Newly-elected Cardinal Gerald Cyprien Lacroix, Archbishop of Quebec, is hugged by Pope Francis after receiving the red three-cornered biretta hat during a consistory inside the St. Peter's Basilica at the Vatican, Saturday, Feb.22, 2014. Pope Francis is putting a personal imprint on the group of men who will choose his successor, tapping like-minded cardinals from some of the world's smallest, most remote and poverty-wracked nations to help him run the Catholic Church. The Associated Press
Quebec’s Catholic Archbishop, Gérald Cyprien Lacroix, is one of 19 newly appointed cardinals honoured at the Vatican Saturday in a ceremony featuring Pope Francis and his predecessor, Benedict.
Francis presided over the ceremony, which took place at St. Peter’s Basilica. Benedict’s surprise appearance was his first at a papal rite since his resignation last year.

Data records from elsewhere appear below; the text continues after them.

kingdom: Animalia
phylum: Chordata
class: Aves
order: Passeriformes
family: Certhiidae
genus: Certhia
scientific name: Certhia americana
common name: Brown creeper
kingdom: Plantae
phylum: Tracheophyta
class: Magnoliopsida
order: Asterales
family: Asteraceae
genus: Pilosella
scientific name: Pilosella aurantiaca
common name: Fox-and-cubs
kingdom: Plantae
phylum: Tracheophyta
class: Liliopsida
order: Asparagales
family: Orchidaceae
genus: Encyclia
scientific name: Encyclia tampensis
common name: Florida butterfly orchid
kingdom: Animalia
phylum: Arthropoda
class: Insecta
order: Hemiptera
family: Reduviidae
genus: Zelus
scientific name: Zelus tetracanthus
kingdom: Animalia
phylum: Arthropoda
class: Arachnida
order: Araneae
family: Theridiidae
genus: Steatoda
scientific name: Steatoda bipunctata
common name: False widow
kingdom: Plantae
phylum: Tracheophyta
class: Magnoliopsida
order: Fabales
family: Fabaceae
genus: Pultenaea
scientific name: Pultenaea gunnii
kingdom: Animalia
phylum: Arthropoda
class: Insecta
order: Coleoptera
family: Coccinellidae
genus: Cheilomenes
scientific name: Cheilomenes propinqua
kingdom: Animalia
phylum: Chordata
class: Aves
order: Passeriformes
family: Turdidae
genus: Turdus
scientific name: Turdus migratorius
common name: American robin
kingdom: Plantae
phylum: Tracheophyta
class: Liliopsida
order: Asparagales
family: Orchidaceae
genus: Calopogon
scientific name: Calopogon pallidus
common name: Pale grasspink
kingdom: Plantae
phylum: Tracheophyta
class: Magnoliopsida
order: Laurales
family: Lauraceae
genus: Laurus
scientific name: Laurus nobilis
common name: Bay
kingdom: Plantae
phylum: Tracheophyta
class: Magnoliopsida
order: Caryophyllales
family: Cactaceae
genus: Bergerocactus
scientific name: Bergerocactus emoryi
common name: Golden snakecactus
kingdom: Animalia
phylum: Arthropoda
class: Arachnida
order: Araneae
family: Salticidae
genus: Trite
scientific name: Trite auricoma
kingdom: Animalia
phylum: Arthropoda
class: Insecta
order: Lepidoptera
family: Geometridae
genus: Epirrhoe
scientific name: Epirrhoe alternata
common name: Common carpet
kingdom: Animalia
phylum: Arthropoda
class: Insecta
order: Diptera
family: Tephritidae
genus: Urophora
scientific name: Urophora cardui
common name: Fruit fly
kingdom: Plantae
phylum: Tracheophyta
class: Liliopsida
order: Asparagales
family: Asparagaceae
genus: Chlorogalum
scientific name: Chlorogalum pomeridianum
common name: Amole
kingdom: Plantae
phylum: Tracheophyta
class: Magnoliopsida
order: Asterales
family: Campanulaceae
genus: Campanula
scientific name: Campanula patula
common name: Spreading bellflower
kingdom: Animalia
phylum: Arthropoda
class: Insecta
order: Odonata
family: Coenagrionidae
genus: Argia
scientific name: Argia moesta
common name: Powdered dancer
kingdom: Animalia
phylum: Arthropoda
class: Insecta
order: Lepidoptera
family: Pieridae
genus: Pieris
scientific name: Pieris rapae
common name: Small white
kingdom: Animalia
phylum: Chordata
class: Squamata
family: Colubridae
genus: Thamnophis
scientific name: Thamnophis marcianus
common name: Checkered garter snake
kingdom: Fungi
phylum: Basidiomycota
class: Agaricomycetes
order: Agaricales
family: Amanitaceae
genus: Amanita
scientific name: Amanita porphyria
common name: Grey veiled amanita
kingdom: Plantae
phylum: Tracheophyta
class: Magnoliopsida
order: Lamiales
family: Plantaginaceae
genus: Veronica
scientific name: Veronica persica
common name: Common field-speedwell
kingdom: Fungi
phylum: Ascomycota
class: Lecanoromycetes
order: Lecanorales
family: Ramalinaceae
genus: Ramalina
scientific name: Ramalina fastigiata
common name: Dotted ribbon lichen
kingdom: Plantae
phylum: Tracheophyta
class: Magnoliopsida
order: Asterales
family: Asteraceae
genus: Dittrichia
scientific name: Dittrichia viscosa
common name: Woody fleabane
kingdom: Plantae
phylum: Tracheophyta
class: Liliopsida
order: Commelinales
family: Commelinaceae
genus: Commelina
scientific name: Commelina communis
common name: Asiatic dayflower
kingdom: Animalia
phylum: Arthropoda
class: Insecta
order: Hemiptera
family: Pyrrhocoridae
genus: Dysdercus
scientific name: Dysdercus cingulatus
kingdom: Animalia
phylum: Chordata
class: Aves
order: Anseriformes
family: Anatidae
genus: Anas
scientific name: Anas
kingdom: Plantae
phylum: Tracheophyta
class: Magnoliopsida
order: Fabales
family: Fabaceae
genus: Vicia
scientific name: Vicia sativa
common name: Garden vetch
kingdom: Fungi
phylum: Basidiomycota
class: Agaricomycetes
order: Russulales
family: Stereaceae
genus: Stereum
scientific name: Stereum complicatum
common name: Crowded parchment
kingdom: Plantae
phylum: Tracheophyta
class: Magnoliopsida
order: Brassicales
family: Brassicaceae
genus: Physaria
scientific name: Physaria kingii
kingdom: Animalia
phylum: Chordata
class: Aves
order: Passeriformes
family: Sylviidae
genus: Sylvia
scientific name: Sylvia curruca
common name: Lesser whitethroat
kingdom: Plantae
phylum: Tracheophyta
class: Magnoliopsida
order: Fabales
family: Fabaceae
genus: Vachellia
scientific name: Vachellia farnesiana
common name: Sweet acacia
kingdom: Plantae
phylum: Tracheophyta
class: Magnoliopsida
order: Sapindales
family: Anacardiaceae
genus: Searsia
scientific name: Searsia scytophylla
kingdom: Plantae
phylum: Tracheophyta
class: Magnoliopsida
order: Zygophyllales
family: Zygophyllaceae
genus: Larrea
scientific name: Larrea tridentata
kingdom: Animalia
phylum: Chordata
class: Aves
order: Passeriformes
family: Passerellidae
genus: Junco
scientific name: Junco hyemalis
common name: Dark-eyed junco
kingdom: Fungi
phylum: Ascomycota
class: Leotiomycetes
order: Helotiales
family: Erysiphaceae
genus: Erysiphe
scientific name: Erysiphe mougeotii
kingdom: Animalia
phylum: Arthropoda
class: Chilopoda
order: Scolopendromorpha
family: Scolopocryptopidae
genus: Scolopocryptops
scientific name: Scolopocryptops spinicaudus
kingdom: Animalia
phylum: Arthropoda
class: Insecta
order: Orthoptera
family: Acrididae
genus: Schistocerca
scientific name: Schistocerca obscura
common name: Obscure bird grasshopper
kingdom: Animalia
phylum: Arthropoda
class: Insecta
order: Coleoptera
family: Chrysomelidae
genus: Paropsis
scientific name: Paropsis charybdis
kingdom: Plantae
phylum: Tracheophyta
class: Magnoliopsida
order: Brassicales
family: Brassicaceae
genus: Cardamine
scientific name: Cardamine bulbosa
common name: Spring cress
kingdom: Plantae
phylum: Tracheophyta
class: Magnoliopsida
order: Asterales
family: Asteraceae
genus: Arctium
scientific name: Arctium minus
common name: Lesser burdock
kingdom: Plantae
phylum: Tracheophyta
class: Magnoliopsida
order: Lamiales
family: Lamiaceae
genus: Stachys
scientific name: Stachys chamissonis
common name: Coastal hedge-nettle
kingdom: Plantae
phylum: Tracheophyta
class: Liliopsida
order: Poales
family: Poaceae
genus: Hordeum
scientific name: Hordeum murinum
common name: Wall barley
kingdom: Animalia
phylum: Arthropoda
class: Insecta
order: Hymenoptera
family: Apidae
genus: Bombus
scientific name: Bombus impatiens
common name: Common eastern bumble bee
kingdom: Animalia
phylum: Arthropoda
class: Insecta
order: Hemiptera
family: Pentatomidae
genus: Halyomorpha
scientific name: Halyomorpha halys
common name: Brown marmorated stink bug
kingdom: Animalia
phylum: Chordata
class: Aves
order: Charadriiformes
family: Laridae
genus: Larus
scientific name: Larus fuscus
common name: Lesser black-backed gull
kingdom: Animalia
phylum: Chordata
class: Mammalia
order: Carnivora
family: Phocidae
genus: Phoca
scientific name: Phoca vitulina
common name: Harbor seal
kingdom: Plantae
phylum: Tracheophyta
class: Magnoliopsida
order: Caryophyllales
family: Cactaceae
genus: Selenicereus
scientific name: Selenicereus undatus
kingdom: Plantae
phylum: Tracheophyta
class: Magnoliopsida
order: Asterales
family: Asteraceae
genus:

Lacroix, who hails from Saint-Hilaire-de-Dorset, was named a cardinal by Francis on January 12.
Saturday's ceremony saw Lacroix receive his three-cornered biretta hat and cardinal's ring of office.
Ordained in 1988, Lacroix was elevated to Archbishop of Quebec in 2011 to replace Marc Ouellet. He also became Primate of Canada at the same time.
As a cardinal, Lacroix, 56, will be able to enter a conclave to elect a pope. Cardinals are the pope’s closest advisors and help make church policy.
Lacroix's appointment brings the number of Canadian cardinals serving the pope to four. The other three are Marc Ouellet, Jean-Claude Turcotte and Thomas Collins.
The other newly installed cardinals hail from countries including Italy, Germany, Britain, Nicaragua, Ivory Coast, Brazil, Argentina, South Korea, Chile, Burkina Faso, the Philippines and Haiti.
The selections indicate the importance Francis attaches to the developing world. Francis is the first Latin American pope and the first non-European pontiff in some 1,300 years.